## start DOCUMENT EXTRACT

Pursuant to the terms of the 2018 Purchase Agreement, at the time the Company signed the 2018 Purchase Agreement and the 2018 Registration Rights Agreement, the Company issued 3,500 shares of common stock to Lincoln Park as consideration for its commitment to purchase shares of our common stock under the 2018 Purchase Agreement. The commitment shares were valued at $245,000 and recorded as an addition to equity for the issuance of the common stock and treated as a reduction to equity as a cost of capital to be raised under the 2018 Purchase Agreement.
During the year ended December 31, 2019, the Company sold an aggregate of approximately 22,800 shares of common stock under the 2018 Purchase Agreement, for gross proceeds of approximately $0.4 million.
Under applicable rules of the NASDAQ Global Market, the Company could not issue or sell more than 19.99% of the shares of its common stock outstanding immediately prior to the execution of the 2018 Purchase Agreement (approximately 26,200 shares) to Lincoln Park under the 2018 Purchase Agreement without stockholder approval, unless the average price of all applicable sales of its common stock to Lincoln Park under the 2018 Purchase Agreement equals or exceeds a threshold amount. As the Company has issued approximately 26,200 shares to Lincoln Park, by June 30, 2019, under the 2018 Purchase Agreement at less than the threshold amount, the Company can not sell any additional shares under the 2018 Purchase Agreement without shareholder approval.

## end DOCUMENT EXTRACT
## start GIVEN DATA

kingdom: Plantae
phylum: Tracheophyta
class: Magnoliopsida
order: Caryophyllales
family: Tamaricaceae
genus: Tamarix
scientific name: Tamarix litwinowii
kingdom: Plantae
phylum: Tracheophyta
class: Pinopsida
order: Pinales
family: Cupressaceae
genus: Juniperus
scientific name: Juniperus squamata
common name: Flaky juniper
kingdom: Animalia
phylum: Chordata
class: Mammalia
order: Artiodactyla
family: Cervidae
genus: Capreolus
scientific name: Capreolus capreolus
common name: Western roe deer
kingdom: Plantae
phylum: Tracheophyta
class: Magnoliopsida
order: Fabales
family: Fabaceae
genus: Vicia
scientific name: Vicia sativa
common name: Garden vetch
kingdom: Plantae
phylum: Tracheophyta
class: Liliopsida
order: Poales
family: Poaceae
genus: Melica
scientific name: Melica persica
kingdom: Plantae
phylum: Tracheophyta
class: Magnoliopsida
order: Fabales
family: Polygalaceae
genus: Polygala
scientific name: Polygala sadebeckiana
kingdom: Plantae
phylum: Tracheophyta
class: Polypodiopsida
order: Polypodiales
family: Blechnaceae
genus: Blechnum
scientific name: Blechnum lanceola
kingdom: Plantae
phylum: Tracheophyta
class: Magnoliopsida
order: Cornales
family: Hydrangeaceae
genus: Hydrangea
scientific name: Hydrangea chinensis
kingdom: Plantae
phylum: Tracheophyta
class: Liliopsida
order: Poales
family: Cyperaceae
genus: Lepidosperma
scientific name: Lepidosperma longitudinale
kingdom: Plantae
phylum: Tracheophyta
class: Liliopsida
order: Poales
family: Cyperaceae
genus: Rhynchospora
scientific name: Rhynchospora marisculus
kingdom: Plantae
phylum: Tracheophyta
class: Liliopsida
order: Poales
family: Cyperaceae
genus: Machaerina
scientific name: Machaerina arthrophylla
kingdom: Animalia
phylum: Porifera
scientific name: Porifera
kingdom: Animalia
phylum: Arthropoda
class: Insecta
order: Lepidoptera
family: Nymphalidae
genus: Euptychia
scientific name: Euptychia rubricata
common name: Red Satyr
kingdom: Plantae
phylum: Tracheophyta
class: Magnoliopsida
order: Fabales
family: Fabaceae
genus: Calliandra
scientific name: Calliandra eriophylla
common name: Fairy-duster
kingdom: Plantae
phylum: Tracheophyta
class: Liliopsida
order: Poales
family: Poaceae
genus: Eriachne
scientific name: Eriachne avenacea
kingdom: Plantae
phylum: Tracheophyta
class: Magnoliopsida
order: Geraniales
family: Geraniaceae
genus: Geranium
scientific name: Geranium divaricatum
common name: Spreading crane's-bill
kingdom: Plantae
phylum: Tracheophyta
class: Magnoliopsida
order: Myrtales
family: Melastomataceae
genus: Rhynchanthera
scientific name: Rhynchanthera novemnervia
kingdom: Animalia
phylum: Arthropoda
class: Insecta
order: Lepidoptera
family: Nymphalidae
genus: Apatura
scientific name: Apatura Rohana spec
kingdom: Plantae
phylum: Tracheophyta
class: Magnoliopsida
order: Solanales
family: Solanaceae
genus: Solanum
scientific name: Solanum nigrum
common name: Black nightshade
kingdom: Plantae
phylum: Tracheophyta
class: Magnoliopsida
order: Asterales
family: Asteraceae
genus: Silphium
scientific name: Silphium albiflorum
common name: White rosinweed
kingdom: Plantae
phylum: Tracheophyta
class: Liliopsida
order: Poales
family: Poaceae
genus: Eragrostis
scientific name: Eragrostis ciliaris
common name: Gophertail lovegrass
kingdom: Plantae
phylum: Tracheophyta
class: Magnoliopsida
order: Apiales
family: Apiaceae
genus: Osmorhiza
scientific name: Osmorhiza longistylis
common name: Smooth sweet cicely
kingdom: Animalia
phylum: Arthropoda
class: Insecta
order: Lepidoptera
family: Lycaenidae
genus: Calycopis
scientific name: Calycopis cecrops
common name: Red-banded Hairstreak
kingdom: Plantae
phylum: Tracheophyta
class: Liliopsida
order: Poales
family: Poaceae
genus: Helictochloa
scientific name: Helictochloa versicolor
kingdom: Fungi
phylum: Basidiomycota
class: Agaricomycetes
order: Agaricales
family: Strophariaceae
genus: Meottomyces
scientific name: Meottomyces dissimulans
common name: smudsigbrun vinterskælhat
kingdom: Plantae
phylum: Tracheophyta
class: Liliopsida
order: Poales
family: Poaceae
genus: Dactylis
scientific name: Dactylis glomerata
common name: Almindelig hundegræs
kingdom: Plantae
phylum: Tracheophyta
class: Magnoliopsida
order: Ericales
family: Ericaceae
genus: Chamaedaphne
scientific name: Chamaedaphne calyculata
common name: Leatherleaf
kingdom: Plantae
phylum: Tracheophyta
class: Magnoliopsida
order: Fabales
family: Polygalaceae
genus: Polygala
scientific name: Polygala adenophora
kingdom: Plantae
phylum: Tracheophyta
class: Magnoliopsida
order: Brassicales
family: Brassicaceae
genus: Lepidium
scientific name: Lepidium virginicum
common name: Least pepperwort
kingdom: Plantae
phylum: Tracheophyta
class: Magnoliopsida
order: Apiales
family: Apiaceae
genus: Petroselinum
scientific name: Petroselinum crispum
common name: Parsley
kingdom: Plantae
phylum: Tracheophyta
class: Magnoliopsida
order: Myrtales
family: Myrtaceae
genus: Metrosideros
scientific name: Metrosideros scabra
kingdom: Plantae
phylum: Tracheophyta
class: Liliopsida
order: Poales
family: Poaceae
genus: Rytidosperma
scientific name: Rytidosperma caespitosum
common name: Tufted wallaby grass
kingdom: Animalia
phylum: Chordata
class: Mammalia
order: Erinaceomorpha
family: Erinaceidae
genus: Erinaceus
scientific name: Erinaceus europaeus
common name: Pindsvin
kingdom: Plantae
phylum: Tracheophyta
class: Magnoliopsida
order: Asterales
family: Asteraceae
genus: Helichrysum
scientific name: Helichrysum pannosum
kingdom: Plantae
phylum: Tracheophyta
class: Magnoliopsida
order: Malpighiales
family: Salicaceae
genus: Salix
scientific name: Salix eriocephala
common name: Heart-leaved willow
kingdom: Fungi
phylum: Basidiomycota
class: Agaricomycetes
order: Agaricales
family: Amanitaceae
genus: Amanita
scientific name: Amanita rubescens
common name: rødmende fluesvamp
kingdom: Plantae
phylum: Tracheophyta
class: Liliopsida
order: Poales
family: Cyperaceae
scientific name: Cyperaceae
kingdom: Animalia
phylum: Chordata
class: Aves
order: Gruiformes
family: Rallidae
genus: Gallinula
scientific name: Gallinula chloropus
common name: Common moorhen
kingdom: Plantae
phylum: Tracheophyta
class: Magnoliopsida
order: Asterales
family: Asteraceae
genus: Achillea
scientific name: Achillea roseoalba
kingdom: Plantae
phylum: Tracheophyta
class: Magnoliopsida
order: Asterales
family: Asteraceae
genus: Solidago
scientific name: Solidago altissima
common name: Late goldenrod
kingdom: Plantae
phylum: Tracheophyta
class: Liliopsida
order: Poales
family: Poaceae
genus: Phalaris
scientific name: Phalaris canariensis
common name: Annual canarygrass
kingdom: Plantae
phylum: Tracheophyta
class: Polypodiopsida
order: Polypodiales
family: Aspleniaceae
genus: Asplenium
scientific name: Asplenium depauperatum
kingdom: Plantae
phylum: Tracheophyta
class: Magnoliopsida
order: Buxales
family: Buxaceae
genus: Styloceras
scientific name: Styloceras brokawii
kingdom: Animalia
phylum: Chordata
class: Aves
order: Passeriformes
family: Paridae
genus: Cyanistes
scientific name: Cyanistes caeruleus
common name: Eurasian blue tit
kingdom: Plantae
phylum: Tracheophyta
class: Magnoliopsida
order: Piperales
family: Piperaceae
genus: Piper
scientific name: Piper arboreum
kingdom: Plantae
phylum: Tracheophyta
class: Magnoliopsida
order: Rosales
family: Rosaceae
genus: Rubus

## end GIVEN DATA

### INSTRUCTIONS
a. Reproduce word for word the portion of the purchase agreement passage starting with "During the year" and going on through "approximately $0.4 million.".
b. According to the purchase agreement passage, at what amount were the commitment shares issued to Lincoln Park valued?

### SOLUTIONS TO THE PROBLEMS
a.
During the year ended December 31, 2019, the Company sold an aggregate of approximately 22,800 shares of common stock under the 2018 Purchase Agreement, for gross proceeds of approximately $0.4 million.

b. $245,000.